Seventy percent to 80 percent of data analytics work is preparing the data for its specific purpose, according to Adam Wilson, CEO of Trifacta.
Many Federal agencies oversee vast amounts of big data, from medical records to socioeconomic information. Wilson, who spoke at Cloudera’s Government Forum on April 25, said that agencies could cut down on this “janitorial work” by instructing the people who are most familiar with the data to manage it.
“Expedite it by letting people who know data best do that work. We found that you have a growing number of knowledge workers, and a shrinking number of people who are qualified to provision data for those individuals,” Wilson said. “If you can shift the workers, they’re going to thank you. You’ll find they’re probably pretty good at it. Democratize production along with consumption.”
Trifacta, which produces data management software, partners with Federal agencies on certain projects. For example, the company recently worked with the Centers for Disease Control to stem an HIV outbreak in rural Indiana. Wilson said this project required a quick pooling of various sorts of data, such as medical records, geospatial coordinates, demographics, and statistics.
“These data types had to come together quickly. Time is of the essence in these situations,” Wilson said. “Letting people who are experts get involved right from the start is saving people’s lives.”
Access to and dissemination of medical data is also important to Caryl Brzymialkiewicz, chief data officer of the Department of Health and Human Services Office of Inspector General. HHS OIG’s purpose is to identify fraud and abuse cases involved with health care issues.

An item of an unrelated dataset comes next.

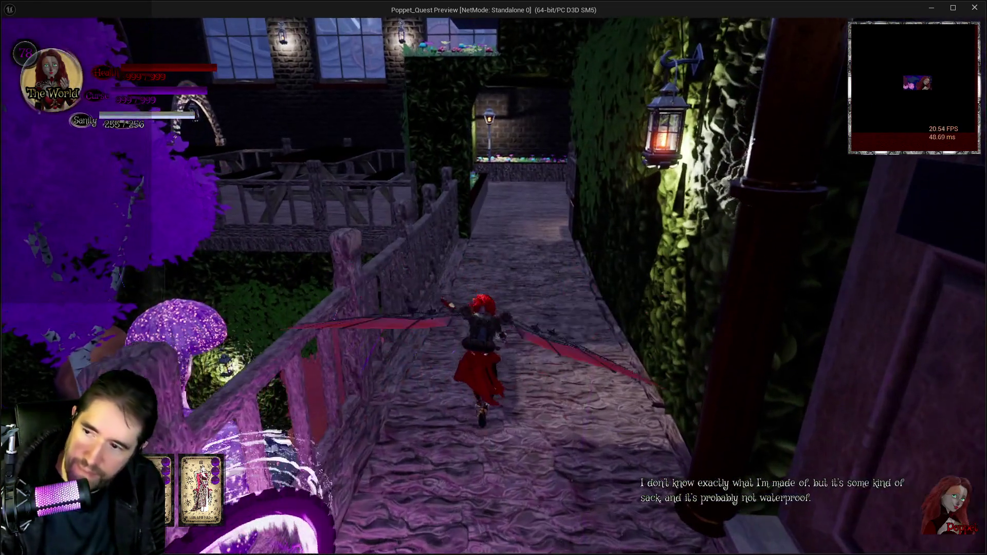
{"action": "key", "text": "s"}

HHS OIG’s success is partly due to its teamwork with other agencies, according to Brzymialkiewicz. Last year, she and her team of operational experts, strategists, and analysts worked with the Department of Justice and the FBI on a billion-dollar fraud case involving the owner of Miami-based nursing facilities, a hospital administrator, and a physician’s assistant.
For this case, as well as one in which her office investigated an oncologist in Michigan who administered cancer treatment for patients who did not have cancer, Brzymialkiewicz said she relied on medical data.
“I’m very proud of my team. That’s a billion-dollar case that’s been indicted,” Brzymialkiewicz said. “The billion-dollar case was enabled by having access to [the Centers for Medicare and Medicaid] systems.”
However, Brzymialkiewicz said agencies need to work as well with their internal members as they do with their customers. She said a great partnership with her department’s chief technology officer helps shape her projects, which include recruiting talented people who recently graduated from college.
Collaborating with internal leadership molds an agency’s priorities, according to Brzymialkiewicz. She also stressed the importance of OIG’s work, stating that the office’s watchdog reports are meant to help.
“How many people are happy when the inspector general comes to their door?” Brzymialkiewicz said. “We want people to take action on it. We don’t just want to write a report. It’s taking the thinking and discipline and focusing it on internal data.”
Vimesh Patel, director of the National Counterterrorism Center’s Office of Data Strategy and Innovation, echoed Brzymialkiewicz’s emphasis on agency collaboration. NCTC’s purpose is to combat terrorism by sharing intelligence and analyzing information to help key partners such as the FBI, the CIA, and the departments of Justice and Homeland Security.
Patel said his chief role is making sure NCTC analysts have the data they need to help their partners.
“I want to make sure that, if someone at NCTC needs data, it’s available and that they’re not afraid to use it,” Patel said.
NCTC was one of the agencies mentioned in Department of Justice Office of Inspector General’s joint review on the domestic sharing of counterterrorism information, which was issued on March 31. OIG found that the partners in the Information Sharing Environment, namely components of the Office of the Director of National Intelligence, DHS, and DOJ, need to establish consistent rules for sharing information.
Specifically, the report said that NCTC, DHS, and DOJ need to develop guidance on future intelligence information sharing practices. Patel said that compliance regulations, such as security rules dictating who is allowed to view certain information, sometimes slow NCTC’s work.
“In my world, all data is never together. It never will be. We need to find a way to work with that,” Patel said. “Sometimes we’re really successful, sometimes we’re not.”
Patel said he and his team are using data analytics in their collaboration with other agencies as they battle the growing presence of homegrown violent extremism.
Wilson stated that, while some organizations have mastered big data management, others still have a lot to learn. He said the ability to quickly adapt databases and update information separates those who will excel in data management in the next few years from those who will struggle.
“Those who are the most adaptable end up surviving. Embrace the idea that gone are the days when it takes six months to add a table to a database,” Wilson said. “That needs to happen in clicks. If it doesn’t, you’re going to get lapped. That type of agility separates winners from losers.”